> [What to do]:
The string "knee" may appear on lines of the entries below; report how many such lines there are, and only that.

> [Data supplied]:
-*-*-

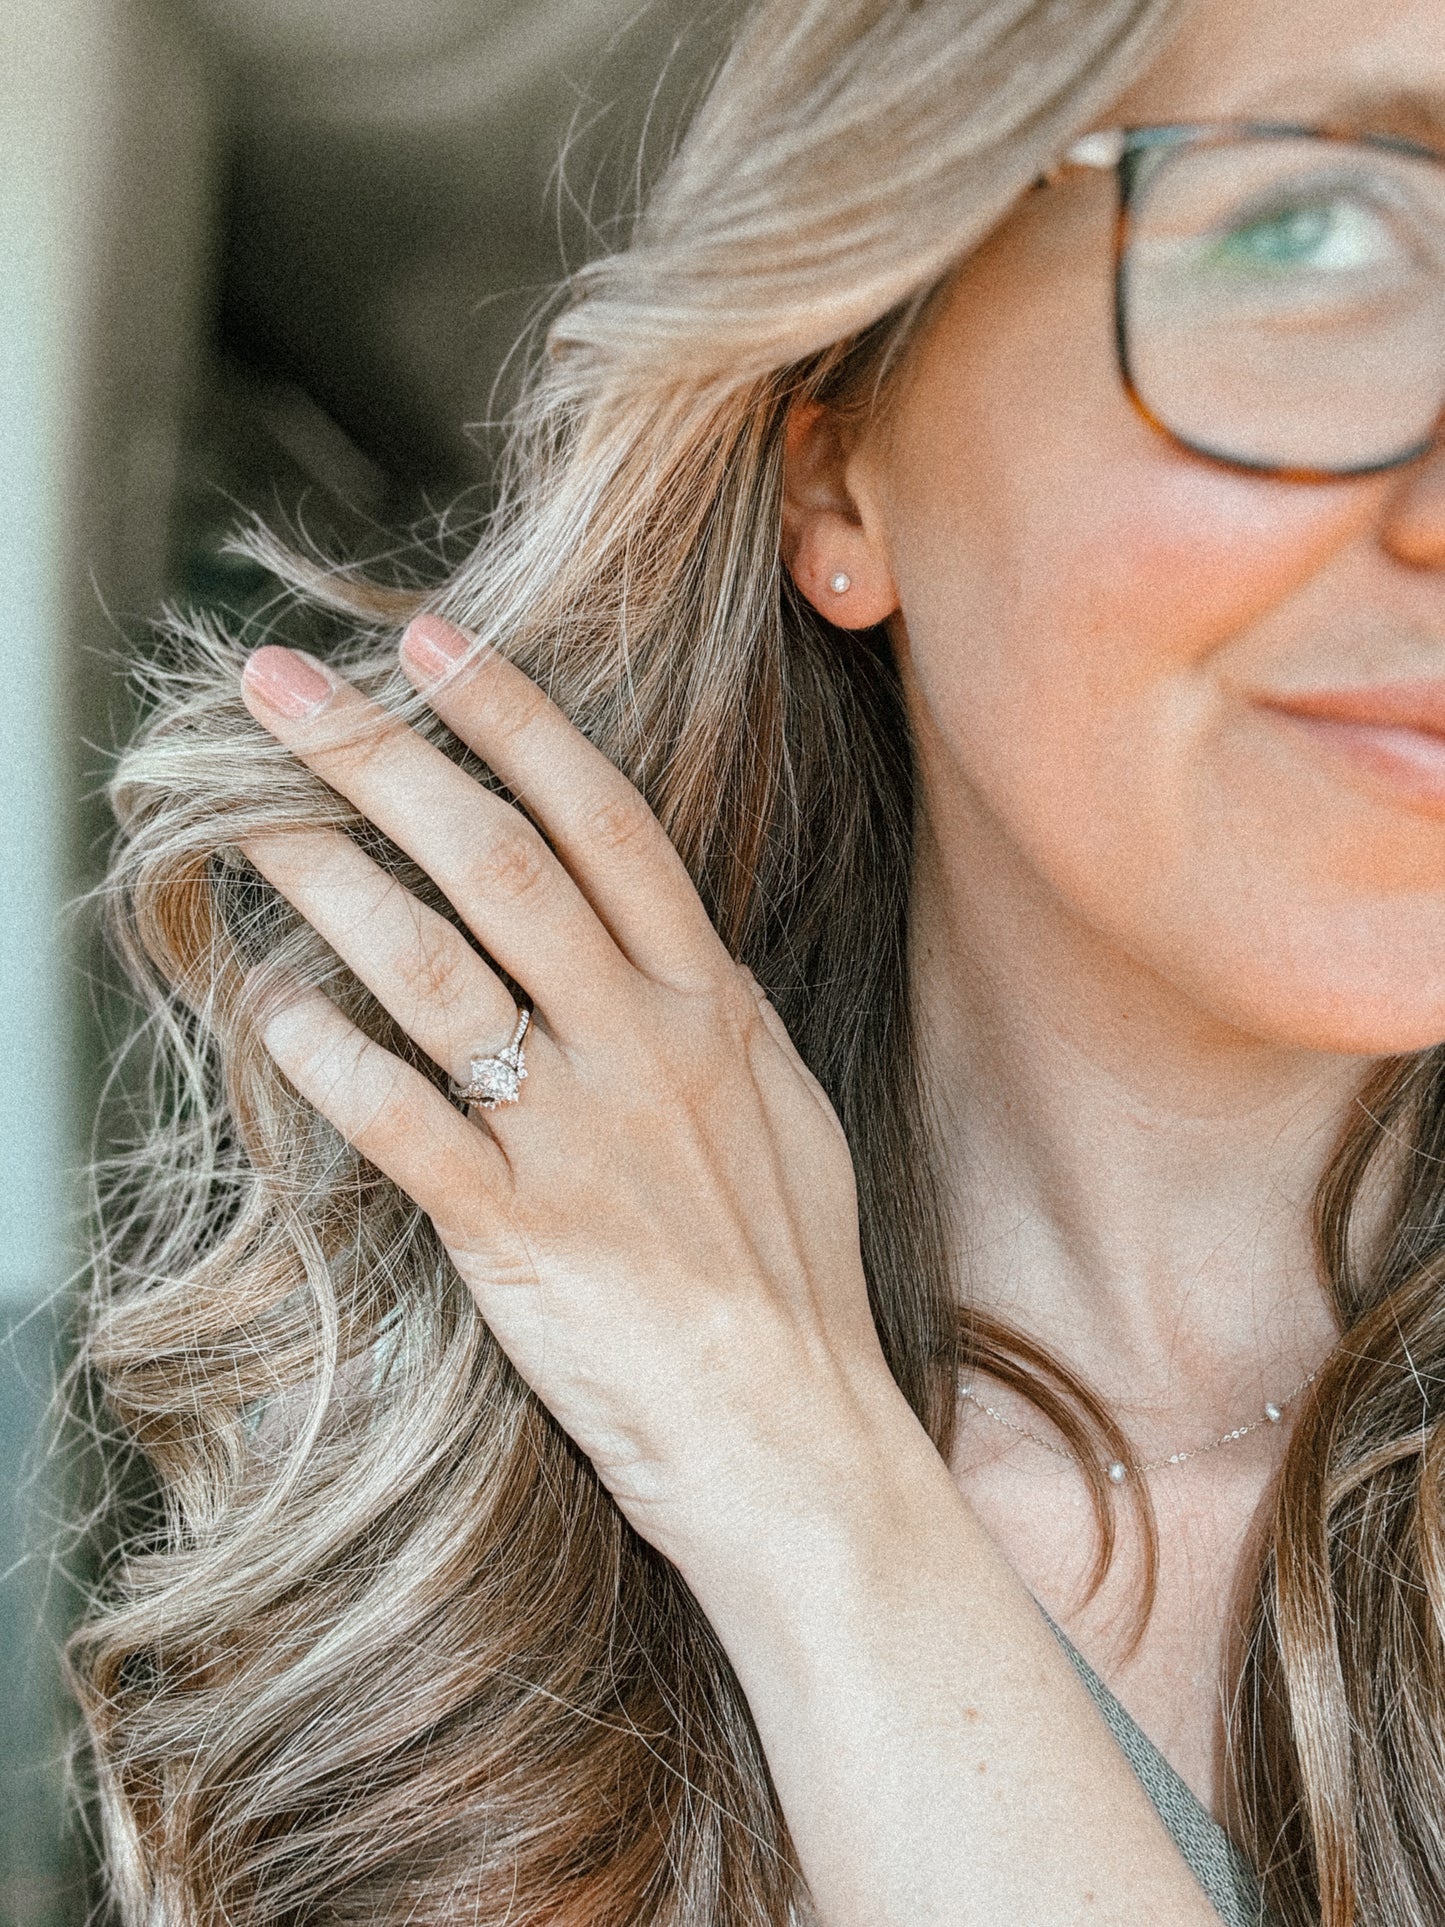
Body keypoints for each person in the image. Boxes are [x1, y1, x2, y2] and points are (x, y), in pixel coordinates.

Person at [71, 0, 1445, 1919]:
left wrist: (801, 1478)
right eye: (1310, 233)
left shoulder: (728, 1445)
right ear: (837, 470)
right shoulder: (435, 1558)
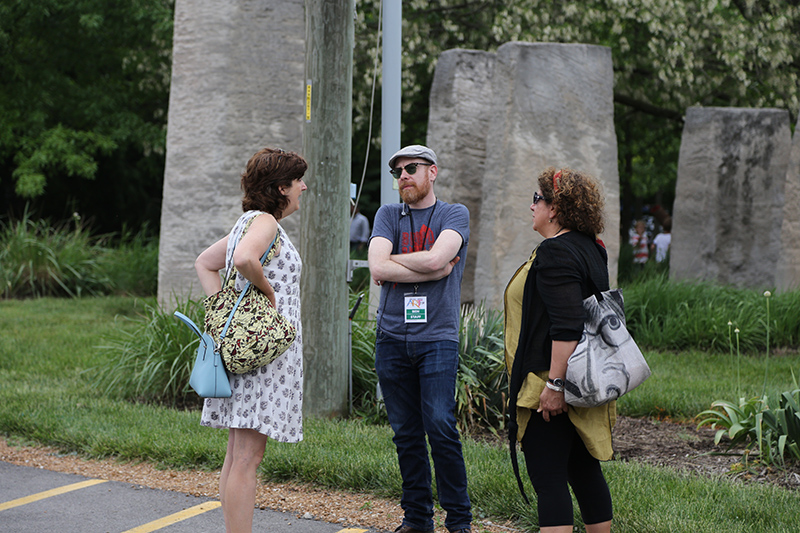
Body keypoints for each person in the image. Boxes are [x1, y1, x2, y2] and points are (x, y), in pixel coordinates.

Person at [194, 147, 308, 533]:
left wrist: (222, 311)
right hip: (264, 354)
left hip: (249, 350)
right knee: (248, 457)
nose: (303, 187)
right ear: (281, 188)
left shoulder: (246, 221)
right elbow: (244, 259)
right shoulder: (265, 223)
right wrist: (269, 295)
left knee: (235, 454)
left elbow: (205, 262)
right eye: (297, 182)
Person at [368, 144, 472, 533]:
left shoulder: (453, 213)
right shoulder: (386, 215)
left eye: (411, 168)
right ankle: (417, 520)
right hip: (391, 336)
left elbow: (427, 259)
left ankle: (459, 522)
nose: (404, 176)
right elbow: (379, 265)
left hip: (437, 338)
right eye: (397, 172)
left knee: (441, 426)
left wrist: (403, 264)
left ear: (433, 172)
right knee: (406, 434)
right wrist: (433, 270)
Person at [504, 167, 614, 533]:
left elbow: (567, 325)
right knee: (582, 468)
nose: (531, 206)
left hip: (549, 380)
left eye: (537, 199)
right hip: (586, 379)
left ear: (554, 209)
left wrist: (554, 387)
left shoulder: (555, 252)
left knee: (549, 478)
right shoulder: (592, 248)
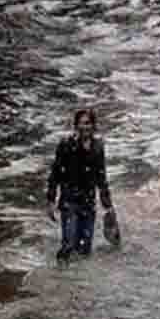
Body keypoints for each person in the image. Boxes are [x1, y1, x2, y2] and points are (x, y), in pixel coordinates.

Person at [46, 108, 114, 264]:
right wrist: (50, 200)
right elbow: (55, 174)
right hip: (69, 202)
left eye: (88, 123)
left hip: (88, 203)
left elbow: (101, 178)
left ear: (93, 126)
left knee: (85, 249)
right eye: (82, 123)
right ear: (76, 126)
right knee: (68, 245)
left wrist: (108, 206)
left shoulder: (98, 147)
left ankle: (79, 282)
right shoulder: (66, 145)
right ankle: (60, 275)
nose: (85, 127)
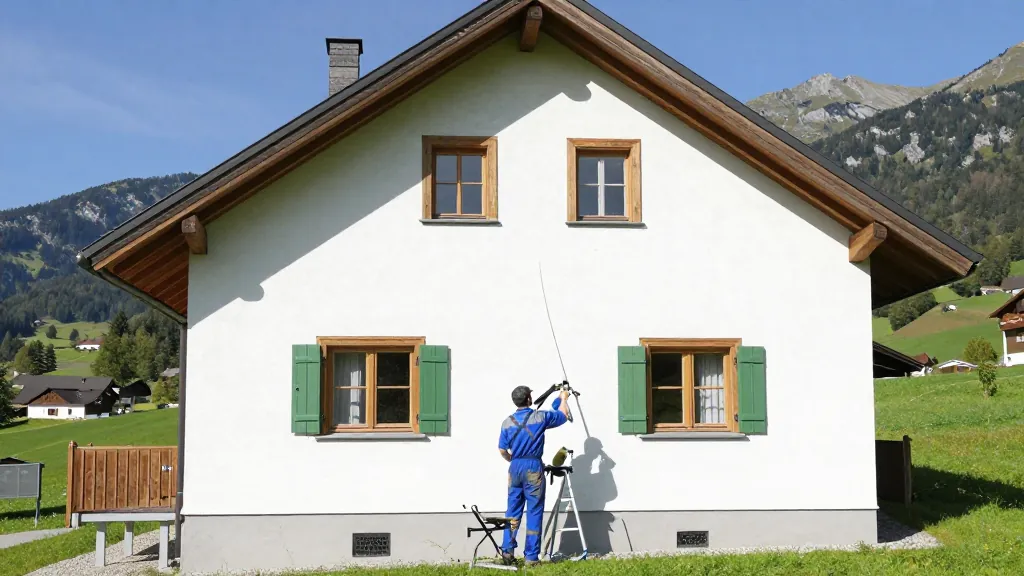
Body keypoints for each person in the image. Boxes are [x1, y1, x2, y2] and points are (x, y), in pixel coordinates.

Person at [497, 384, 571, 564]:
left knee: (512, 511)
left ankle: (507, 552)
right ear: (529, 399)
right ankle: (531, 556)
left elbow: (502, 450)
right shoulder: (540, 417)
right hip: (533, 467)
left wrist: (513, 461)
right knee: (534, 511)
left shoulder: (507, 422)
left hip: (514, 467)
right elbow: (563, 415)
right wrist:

-*-*-

> [Expected answer]:
10